Health and Human Services Secretary Kathleen Sebelius applauded the NEA/Department of Defense partnership, noting NEA created an Interagency Task Force, bringing together multiple federal departments and agencies and encouraging “more and better research on how the arts can help people reach their full potential at all stages of life.” Sebelius remarked:

Better research can inform future policy and practices nationwide … The neurologic music therapy programs and creative and expressive writing programs being tested at Walter Reed may lead to more effective and widespread use of creative arts therapy as a treatment option, both for patients in military settings and within the larger health care system.

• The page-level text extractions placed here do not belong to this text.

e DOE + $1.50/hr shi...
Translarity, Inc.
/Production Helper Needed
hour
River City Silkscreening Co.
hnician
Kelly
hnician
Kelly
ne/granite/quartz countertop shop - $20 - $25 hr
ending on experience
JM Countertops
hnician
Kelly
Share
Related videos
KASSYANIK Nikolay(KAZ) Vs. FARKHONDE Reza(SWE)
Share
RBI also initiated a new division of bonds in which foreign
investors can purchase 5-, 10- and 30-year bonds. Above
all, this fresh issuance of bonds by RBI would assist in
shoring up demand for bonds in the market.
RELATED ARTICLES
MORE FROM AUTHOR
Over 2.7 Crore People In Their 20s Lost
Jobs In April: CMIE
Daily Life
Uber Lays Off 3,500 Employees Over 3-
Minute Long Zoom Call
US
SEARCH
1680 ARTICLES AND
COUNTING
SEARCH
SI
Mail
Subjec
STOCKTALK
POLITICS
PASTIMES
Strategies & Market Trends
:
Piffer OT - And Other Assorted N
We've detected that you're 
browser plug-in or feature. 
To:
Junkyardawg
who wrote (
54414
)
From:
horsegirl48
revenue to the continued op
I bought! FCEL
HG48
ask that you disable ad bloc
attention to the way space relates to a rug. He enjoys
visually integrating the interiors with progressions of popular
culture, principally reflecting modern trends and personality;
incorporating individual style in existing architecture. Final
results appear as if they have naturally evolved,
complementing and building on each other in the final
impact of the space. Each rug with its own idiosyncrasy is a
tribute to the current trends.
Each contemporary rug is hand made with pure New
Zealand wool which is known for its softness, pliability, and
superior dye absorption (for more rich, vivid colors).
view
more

Rear Admiral Stocks, commander at Walter Reed, stated: “Time and time again, troops, their families, military and medical professionals tell us that art can make a difference in the quality of life for troops and their families.” He shared his excitement “to examine those claims through research and practice.”

Melissa Walker summed it up this way:

Through the creative arts therapies, service members come to a better understanding of themselves and are able to express this in a way that can help them heal and help their caregivers understand their experiences.

Feel free to visit the AMTA website, http://www.musictherapy.org, where you can find selected references and key findings on music therapy interventions for those dealing with trauma or traumatic brain injuries, although not specifically related to military participants.

References:

(1) Clair, A. C., & Bernstein, B. (1990). A preliminary study of music therapy programming for severely regressed persons with Alzheimer’s type dementia. Journal of Applied Gerontology, 9, 299-311.

(2) Burt, J. W. (1995). Distant Thunder: Drumming with Vietnam Veterans. Music Therapy Perspectives, 13, 110-112.

(3) Blake, R. L. (1994). Vietnam veterans with post traumatic stress disorder: Findings from a
music and imagery project. Journal of the Association for Music and Imagery, 3, 5-18.